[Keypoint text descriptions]
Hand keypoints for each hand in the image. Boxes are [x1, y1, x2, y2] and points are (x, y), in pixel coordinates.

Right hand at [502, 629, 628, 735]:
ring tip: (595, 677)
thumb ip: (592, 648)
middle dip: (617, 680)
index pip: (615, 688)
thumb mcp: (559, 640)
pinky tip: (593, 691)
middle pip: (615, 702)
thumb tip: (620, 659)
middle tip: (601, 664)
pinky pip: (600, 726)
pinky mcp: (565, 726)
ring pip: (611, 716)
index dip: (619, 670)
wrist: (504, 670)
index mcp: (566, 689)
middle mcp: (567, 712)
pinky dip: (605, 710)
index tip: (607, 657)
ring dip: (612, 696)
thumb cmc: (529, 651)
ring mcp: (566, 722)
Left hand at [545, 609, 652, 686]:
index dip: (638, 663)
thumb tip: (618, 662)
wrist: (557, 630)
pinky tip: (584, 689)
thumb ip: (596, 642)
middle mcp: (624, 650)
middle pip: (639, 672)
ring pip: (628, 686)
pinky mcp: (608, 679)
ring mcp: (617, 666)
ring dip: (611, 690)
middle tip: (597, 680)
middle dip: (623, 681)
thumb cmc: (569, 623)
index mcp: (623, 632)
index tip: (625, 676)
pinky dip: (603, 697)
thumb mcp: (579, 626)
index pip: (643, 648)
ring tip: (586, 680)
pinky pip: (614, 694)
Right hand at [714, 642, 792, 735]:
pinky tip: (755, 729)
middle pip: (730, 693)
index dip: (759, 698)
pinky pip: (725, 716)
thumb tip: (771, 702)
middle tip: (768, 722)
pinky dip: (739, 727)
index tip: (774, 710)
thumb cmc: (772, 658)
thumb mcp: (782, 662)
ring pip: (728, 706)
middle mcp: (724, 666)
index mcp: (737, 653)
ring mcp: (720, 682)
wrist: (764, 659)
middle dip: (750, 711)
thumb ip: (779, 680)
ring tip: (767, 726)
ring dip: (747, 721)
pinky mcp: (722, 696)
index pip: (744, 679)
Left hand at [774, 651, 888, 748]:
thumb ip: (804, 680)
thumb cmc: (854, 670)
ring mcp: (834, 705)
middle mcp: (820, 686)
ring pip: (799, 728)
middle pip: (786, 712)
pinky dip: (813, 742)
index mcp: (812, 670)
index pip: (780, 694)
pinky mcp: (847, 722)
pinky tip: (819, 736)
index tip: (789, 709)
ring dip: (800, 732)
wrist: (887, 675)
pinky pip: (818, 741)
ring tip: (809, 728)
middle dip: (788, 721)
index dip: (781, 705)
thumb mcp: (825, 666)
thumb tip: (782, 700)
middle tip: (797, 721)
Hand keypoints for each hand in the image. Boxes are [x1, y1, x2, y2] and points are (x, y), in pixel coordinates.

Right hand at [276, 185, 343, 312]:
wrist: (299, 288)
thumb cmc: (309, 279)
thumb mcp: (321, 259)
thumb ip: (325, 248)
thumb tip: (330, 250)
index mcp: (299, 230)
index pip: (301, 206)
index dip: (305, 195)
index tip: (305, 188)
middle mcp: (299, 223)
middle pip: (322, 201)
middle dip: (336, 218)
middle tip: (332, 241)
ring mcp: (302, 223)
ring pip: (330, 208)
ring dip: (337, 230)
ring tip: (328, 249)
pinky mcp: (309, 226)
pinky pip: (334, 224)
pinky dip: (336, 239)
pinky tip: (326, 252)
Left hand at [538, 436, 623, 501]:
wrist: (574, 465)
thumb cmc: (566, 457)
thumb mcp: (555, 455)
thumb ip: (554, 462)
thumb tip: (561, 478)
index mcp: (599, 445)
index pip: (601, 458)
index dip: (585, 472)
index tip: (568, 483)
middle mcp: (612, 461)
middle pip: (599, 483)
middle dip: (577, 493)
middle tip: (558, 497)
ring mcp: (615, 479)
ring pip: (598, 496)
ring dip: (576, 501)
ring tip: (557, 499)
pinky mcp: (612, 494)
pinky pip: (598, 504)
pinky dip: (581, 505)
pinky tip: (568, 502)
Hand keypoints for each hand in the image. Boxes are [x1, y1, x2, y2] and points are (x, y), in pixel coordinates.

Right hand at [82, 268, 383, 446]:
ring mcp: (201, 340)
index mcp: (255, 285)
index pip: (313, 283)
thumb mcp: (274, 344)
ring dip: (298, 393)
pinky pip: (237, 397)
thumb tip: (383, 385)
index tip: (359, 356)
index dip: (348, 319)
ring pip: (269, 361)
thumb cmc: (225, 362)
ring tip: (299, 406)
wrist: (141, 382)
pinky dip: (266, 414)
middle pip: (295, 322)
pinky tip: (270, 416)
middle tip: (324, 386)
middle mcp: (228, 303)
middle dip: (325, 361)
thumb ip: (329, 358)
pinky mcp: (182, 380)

=== Task brief ===
The answer must be the line containing "ring mcp: (302, 223)" and every line after it to the end of the records, repeated exactly.

=== Worked solution ===
ring mcp: (302, 223)
ring pip: (330, 208)
ring dip: (337, 230)
ring tip: (328, 249)
pinky mcp: (309, 226)
pinky pip: (334, 224)
pinky dip: (336, 239)
pinky tip: (326, 252)
Left hand at [538, 436, 623, 501]:
wrist: (574, 465)
thumb cmc: (566, 457)
thumb mcp: (555, 455)
thumb ip: (554, 462)
thumb tip: (561, 478)
index mcp: (599, 445)
index pip: (601, 458)
index dip: (585, 472)
index tip: (568, 483)
middle mcp: (612, 461)
middle pip: (599, 483)
middle dip: (577, 493)
middle tip: (558, 497)
ring mcp: (615, 479)
ring pip: (598, 496)
ring dip: (576, 501)
ring tip: (557, 499)
pinky mcp: (612, 494)
pinky pip: (598, 504)
pinky dip: (581, 505)
pinky tip: (568, 502)
Hand keypoints for each hand in the image. Boxes are [x1, y1, x2, y2] and points are (x, y), in pixel coordinates.

Right hand at [82, 268, 383, 446]:
ring mcp: (201, 340)
index mcp: (255, 285)
index pip: (313, 283)
thumb mcp: (274, 344)
ring dip: (298, 393)
pinky pip: (237, 397)
thumb tip: (383, 385)
index tip: (359, 356)
index dip: (348, 319)
ring pip: (269, 361)
thumb cmc: (225, 362)
ring tip: (299, 406)
wrist: (141, 382)
pinky dip: (266, 414)
middle pip: (295, 322)
pinky tip: (270, 416)
middle tip: (324, 386)
middle mcp: (228, 303)
middle dip: (325, 361)
thumb ip: (329, 358)
pinky mcp: (182, 380)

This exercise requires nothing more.